━━━ Data shown ━━━
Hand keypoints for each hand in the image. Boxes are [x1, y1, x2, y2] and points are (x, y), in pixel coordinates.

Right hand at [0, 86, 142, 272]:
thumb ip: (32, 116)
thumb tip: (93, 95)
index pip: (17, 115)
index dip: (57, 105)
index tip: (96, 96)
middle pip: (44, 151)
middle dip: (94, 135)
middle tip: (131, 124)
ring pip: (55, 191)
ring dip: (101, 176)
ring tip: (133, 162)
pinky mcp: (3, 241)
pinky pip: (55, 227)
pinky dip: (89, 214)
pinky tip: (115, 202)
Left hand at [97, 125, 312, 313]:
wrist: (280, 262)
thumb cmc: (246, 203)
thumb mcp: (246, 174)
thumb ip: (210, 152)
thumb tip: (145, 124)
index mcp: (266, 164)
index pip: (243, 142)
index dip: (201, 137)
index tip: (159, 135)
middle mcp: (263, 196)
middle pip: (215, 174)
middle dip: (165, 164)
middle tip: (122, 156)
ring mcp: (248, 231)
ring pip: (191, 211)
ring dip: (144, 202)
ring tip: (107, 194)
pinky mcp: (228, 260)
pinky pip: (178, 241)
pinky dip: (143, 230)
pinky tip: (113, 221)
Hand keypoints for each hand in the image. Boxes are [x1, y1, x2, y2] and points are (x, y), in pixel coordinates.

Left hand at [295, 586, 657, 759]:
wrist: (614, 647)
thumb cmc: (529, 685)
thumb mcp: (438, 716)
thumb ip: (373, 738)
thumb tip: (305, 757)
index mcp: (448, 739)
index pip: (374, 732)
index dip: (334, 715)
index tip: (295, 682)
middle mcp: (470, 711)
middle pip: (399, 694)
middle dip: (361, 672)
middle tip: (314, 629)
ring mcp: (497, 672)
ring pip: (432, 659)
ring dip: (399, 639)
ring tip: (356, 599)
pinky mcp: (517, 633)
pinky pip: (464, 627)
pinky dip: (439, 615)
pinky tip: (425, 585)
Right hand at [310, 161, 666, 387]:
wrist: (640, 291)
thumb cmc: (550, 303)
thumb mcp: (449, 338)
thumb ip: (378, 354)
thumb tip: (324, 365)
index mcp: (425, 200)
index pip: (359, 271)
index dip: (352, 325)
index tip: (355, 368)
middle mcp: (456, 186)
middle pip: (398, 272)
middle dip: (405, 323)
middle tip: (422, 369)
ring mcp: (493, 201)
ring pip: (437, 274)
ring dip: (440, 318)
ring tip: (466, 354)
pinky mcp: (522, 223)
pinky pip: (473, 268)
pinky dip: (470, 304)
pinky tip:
━━━
:: What needs to be done ::
Each line of the records, from the opening one through the line holding "middle dip: (94, 135)", should be restated word for word, with nothing else in the answer.

:: Result of this task ::
Hand keypoints for each hand in the image. Boxes are [x1, y1, x2, y2] and points are (x, y), in pixel coordinates.

Right hand at [0, 86, 142, 272]:
thumb ip: (32, 116)
thumb tip: (93, 95)
index pip: (17, 115)
index dip: (57, 105)
index tip: (96, 96)
middle pip: (44, 151)
middle dip: (94, 135)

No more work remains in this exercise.